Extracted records
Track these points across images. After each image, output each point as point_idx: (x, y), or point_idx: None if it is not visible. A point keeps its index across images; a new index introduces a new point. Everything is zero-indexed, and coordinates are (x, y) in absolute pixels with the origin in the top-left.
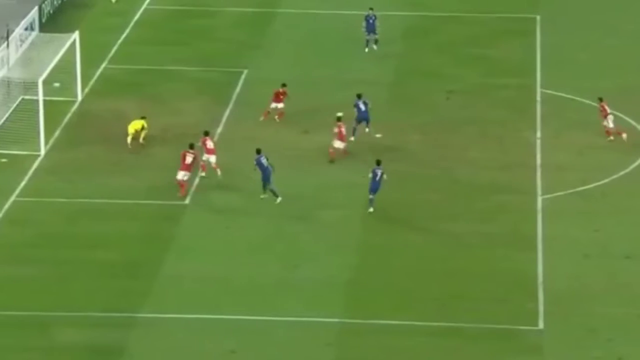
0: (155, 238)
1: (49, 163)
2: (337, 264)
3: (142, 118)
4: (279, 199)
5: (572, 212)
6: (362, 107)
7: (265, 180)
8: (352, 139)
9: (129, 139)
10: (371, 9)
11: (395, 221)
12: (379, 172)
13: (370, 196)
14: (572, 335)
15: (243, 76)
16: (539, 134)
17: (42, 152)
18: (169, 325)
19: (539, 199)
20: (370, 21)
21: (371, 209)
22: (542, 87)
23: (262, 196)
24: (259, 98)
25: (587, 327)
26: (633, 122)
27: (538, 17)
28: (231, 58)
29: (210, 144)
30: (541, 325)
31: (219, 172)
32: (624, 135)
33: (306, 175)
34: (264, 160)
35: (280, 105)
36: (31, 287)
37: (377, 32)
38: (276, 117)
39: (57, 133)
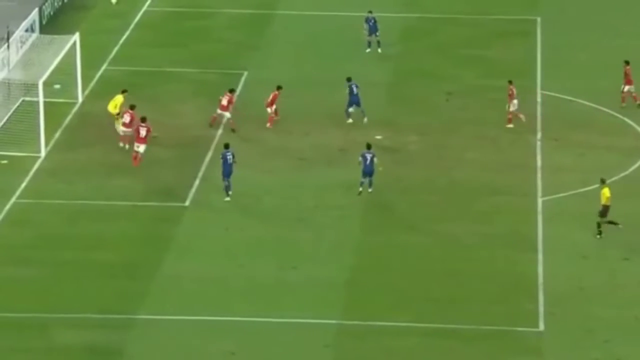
0: (154, 239)
1: (49, 164)
2: (335, 265)
3: (123, 92)
4: (227, 198)
5: (572, 213)
6: (355, 89)
7: (226, 175)
8: (350, 120)
9: (116, 125)
10: (370, 12)
11: (394, 222)
12: (368, 156)
13: (364, 180)
14: (571, 336)
15: (243, 78)
16: (539, 136)
17: (43, 153)
18: (168, 327)
19: (539, 201)
20: (371, 23)
21: (370, 190)
22: (542, 88)
23: (226, 199)
24: (259, 100)
25: (586, 329)
26: (632, 123)
27: (538, 19)
28: (231, 60)
29: (142, 132)
30: (541, 326)
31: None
32: (522, 117)
33: (304, 176)
34: (229, 156)
35: (269, 109)
36: (30, 288)
37: (378, 33)
38: (268, 124)
39: (57, 135)
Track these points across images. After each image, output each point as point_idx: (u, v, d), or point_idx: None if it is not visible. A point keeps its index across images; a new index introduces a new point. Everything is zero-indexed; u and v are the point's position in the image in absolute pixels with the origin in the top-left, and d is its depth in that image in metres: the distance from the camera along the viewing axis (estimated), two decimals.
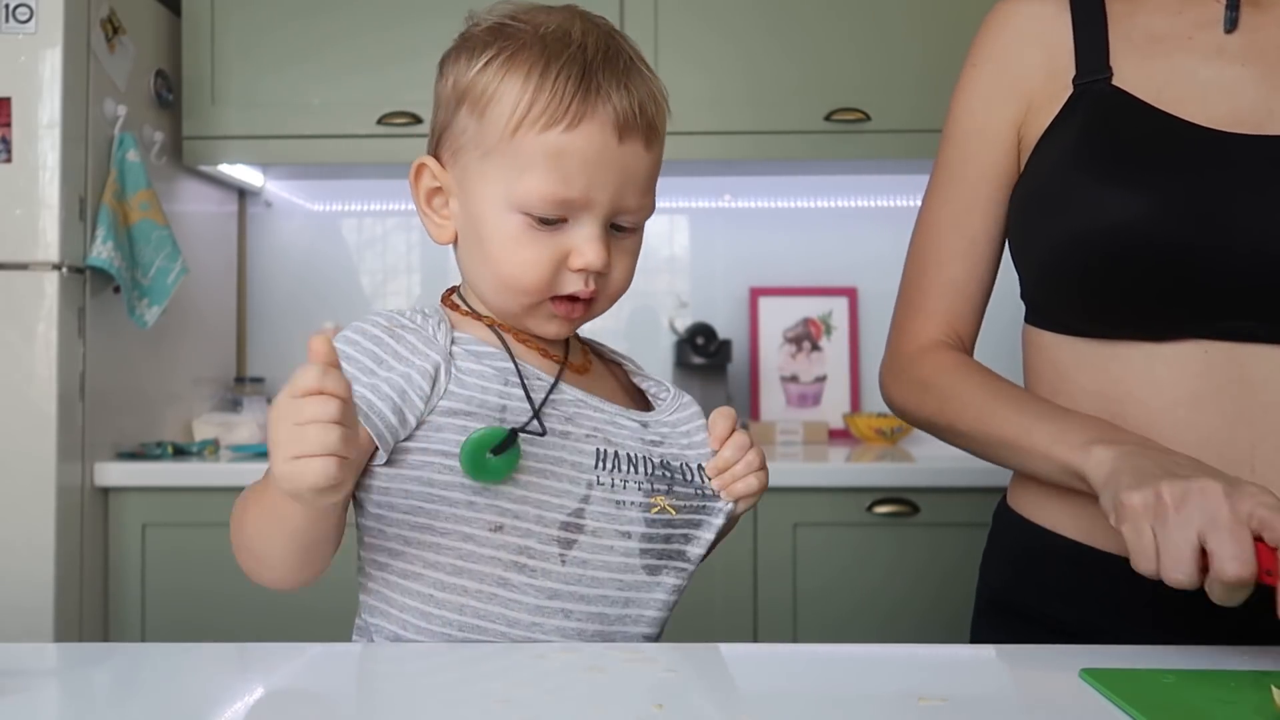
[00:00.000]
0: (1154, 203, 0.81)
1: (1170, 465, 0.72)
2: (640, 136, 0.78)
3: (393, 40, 2.07)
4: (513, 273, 0.79)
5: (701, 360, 2.15)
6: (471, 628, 0.76)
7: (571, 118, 0.75)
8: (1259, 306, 0.80)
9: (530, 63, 0.76)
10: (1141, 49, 0.88)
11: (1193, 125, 0.83)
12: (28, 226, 1.71)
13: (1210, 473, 0.70)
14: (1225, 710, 0.60)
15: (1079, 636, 0.83)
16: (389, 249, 2.46)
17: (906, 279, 0.99)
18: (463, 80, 0.79)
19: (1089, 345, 0.87)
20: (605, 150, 0.76)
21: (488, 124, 0.78)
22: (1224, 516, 0.66)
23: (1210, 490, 0.68)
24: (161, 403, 2.05)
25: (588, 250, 0.78)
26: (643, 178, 0.80)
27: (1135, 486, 0.70)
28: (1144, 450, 0.75)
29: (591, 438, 0.81)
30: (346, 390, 0.65)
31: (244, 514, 0.76)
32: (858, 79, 2.05)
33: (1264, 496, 0.67)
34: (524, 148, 0.76)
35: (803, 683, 0.69)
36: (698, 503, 0.82)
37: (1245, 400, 0.80)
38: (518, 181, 0.77)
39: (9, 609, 1.68)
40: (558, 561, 0.77)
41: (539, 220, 0.77)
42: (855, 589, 1.82)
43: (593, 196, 0.77)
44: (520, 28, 0.79)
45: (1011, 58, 0.93)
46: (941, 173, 0.98)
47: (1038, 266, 0.90)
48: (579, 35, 0.78)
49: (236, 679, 0.69)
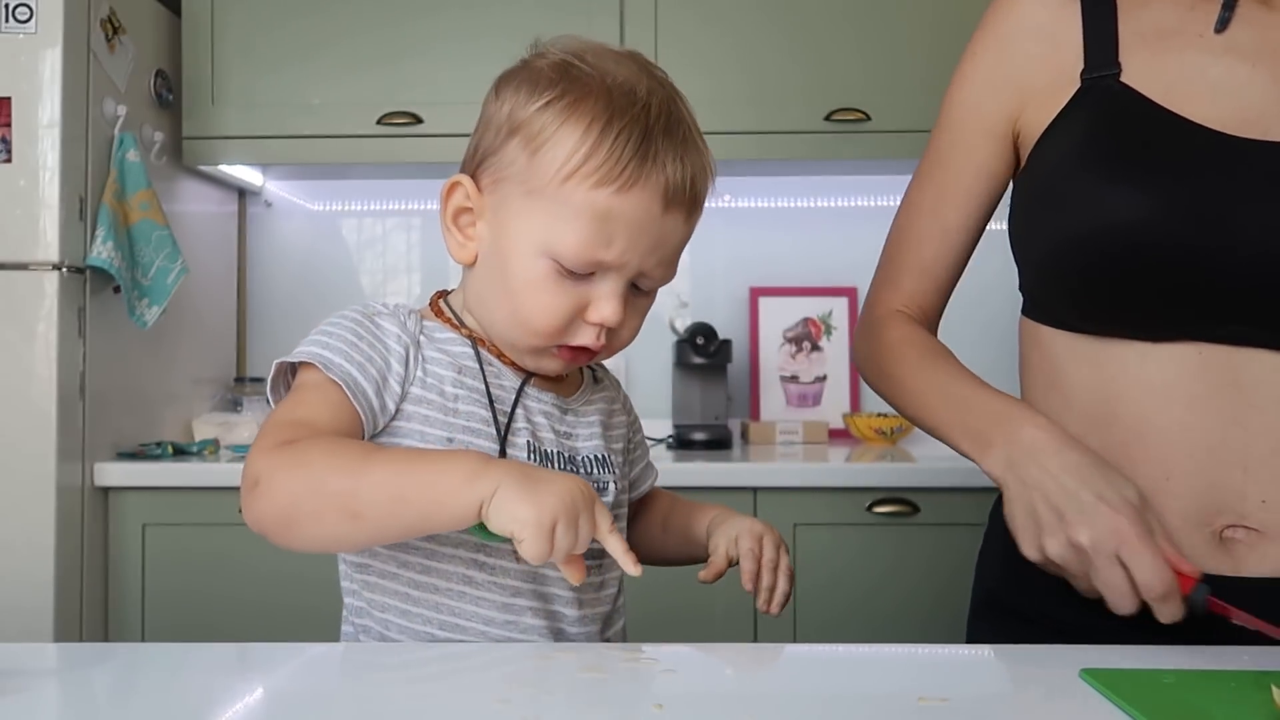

__THE PROBLEM__
Output only these lines, word for word: the line containing "39: (9, 609, 1.68)" and every line after it through the last line of the data. Omit the pictures.

__WORKED SOLUTION__
39: (9, 609, 1.68)
40: (558, 561, 0.77)
41: (539, 220, 0.77)
42: (855, 589, 1.82)
43: (593, 196, 0.77)
44: (520, 28, 0.79)
45: (1011, 58, 0.93)
46: (941, 173, 0.98)
47: (1038, 266, 0.90)
48: (579, 35, 0.78)
49: (236, 679, 0.69)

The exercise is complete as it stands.